--- START ---
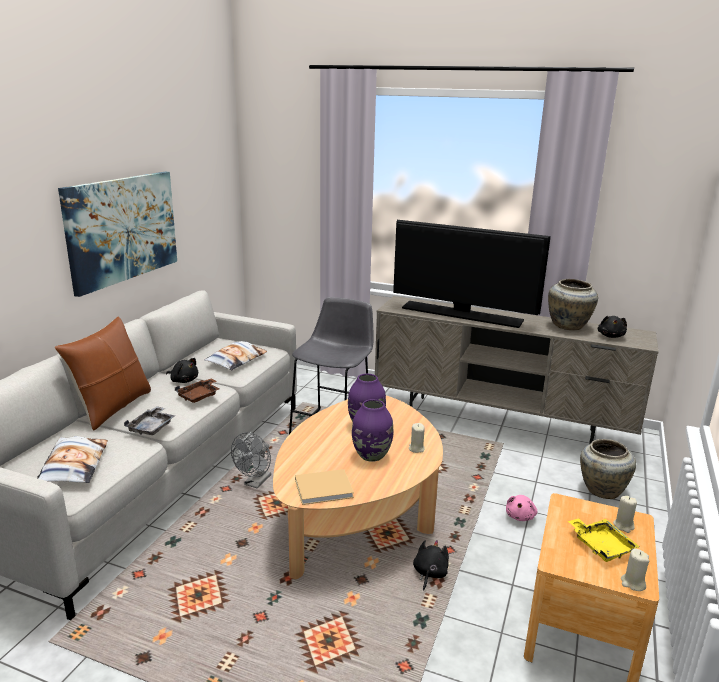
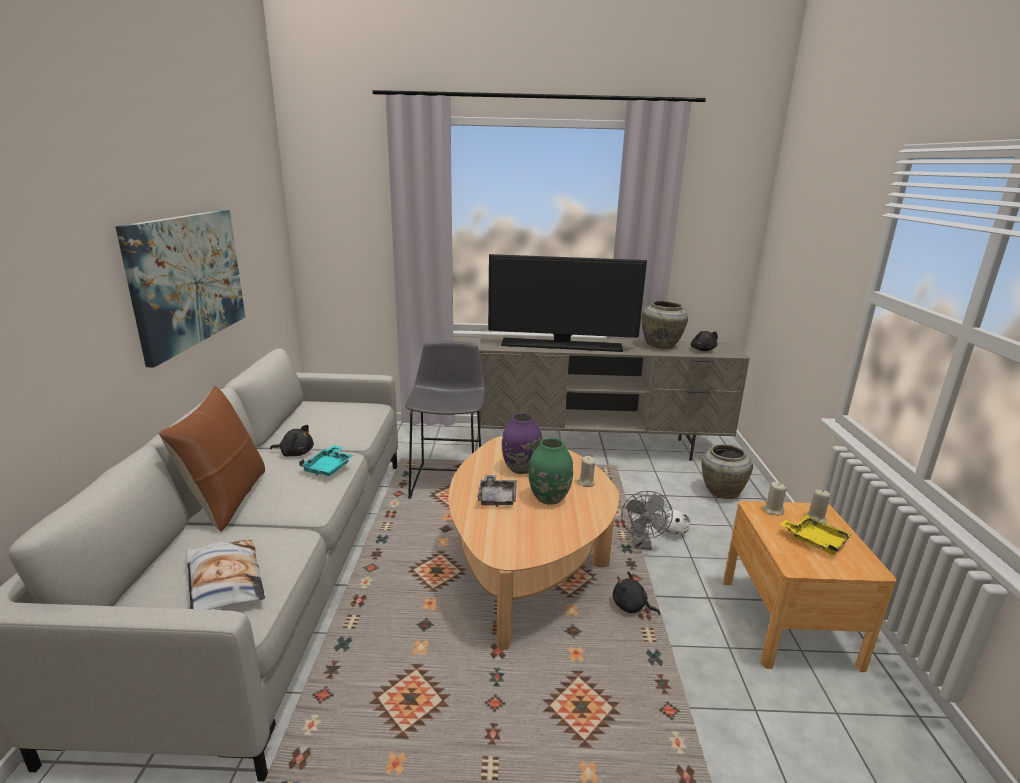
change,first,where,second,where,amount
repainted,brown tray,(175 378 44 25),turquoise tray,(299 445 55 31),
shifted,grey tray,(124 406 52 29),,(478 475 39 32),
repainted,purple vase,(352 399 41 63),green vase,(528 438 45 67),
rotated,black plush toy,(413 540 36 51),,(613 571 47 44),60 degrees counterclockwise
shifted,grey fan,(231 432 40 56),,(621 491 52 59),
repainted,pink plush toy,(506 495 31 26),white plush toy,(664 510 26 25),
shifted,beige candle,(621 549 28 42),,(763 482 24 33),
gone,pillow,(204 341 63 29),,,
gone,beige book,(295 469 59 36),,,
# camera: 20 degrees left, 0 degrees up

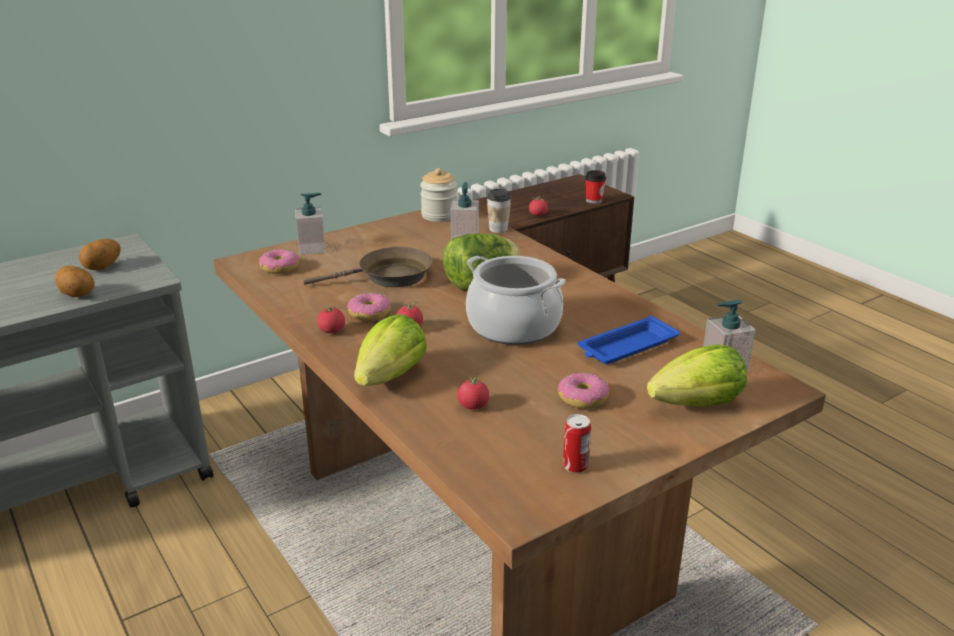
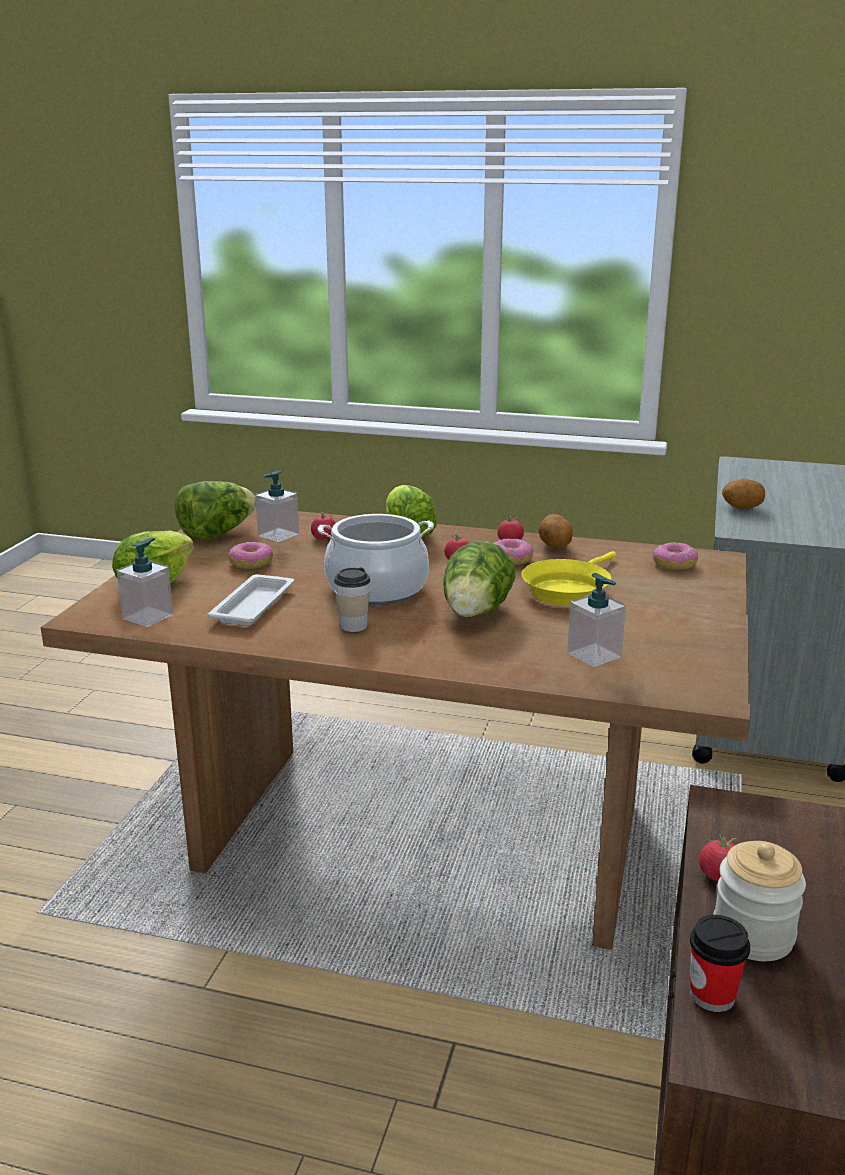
change,first,where,second,where,amount
swapped,can,(563 414 28 59),lettuce,(175 481 81 59),
repainted,blue tray,(578 316 102 48),white tray,(207 574 87 52),
shifted,soap dispenser,(295 193 31 62),,(255 470 44 72),
shifted,cup,(487 189 24 44),,(334 568 36 64),
repainted,brown frying pan,(303 247 130 40),yellow frying pan,(522 551 94 55),
shifted,potato,(79 239 42 31),,(538 514 35 35),
shifted,jar,(420 168 37 54),,(713 841 93 120),
# camera: 140 degrees right, 5 degrees down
--- END ---
» **Exercise requirements**
Please give back exactly the lines of this listing beginning at the line with "shifted,beige candle,(621 549" and ending with the line with "gone,beige book,(295 469", both included, and nothing else.

» **Task output**
shifted,beige candle,(621 549 28 42),,(763 482 24 33),
gone,pillow,(204 341 63 29),,,
gone,beige book,(295 469 59 36),,,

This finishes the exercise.